I don’t know what happened to my model rockets and their paraphernalia after we moved.  They didn’t come with me, so I can only surmise they were given to a community yard sale.  Some of them probably weren’t in very good shape so I don’t doubt that they’d just been gotten rid of.  After that, my interest in rocketry was limited to what I saw on television, as the Space Race was capturing everyone’s imagination back then.  And since then I’ve never, ever, been in the right place at the right time to personally witness another launch.

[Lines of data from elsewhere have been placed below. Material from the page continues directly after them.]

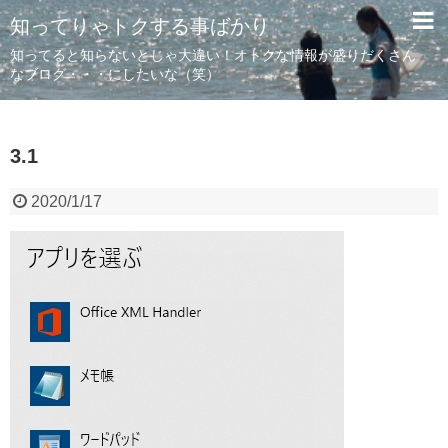
知ってりゃトクする事ばかり
知ってると知らないとじゃ大違い！オトクな情報が盛りだくさん
なブログ・・・にしたいな（笑）
3.1
2020/1/17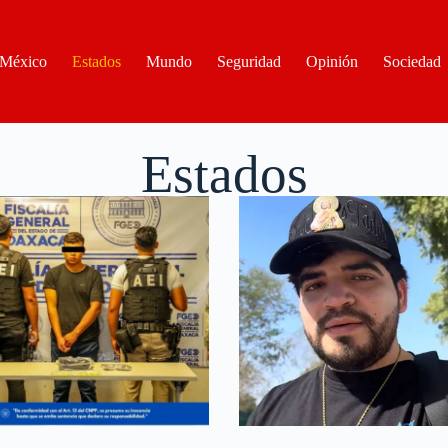
México
Estados
Mundo
Seguridad
Opinión
Sociedad
Estados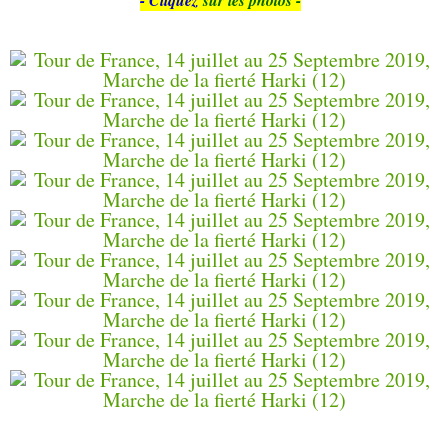
- Cliquez
sur les photos -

And you know what?  Doesn’t look like it’s going to happen tonight, either – the clouds have been moving in all afternoon and the sky is now completely overcast.  But, really, that’s okay.  If I ever do get to see a big rocket leap into the sky, I want it to be much more up close and personal than from 100 miles away.  Until then I’ll be content to think back about my time, so long ago, as a Rocket Boy.  They’re good memories.

2 thoughts on “Rocket Boy

  1. In the old days–mid ’70s–when I was a forecaster at Cape Canaveral, I could arrange for visitors to launch weather rockets from a pad at the tip of the Cape. These rockets were launched three times a week (more often before major launches) and consisted of a solid-fuel motor about 6 ft long and 4 inches in diameter, surmounted by a dart about 3 ft long and an inch and a half in diameter, containing a temperature sensor–a radiosonde–attached to a parachute , by which it was tracked. The person launching the rocket sat in a block-cottage (not big enough to be called a blockhouse) a perhaps 200 ft from the launch pad, and got a real countdown, (“Five-four-three-two-one-zero”), and a real switch to throw. The rocket would take off with a whoosh! and burn for about 5 seconds, by which time it was 5000+ ft up, going very fast. The dart would come off the nose of the rocket and continue up to 100,000 to 200,000 ft–20 to 40 miles–at which time the dart would come apart and the radiosonde would come down under the parachute. As the radiosonde descended, its signals would be tracked by radio direction finding, so that the altitude, wind, and upper-air temperature could be calculated, The rocket motor, the parts of the dart, and the instrument and parachute would end up in the ocean off the Cape–though I know of at least one case where the motor casing fell on land a few hundred yards from the block-cottage. The data from the radiosonde would be encoded and put on weather teletype; and a copy of the data and messages would be given to the person who launched the rocket for his or her edification and amusement, along with an “I Launched a Rocket from the Cape” certificate . Folks I got to launch a weather rocket include Gordy Dickson, Pete Weston, Bob Tucker, and Carl Sagan, among others. (I tried to arrange a launch for Arthur C Clarke before one major launch, but his schedule didn’t allow him to.) You’d think Big Name Pros like Gordy, who had been sending spaceships across the galaxy for decades, would be blasé about launching a mere weather rocket from the Cape, but no…they LOVED it! Gordy’s grin when he flipped the switch went all the way to the back of his neck. They–NASA, ultimately–still launch rocketsondes at the Cape, but as far as I know, they no longer let “civilians” launch them. Pity.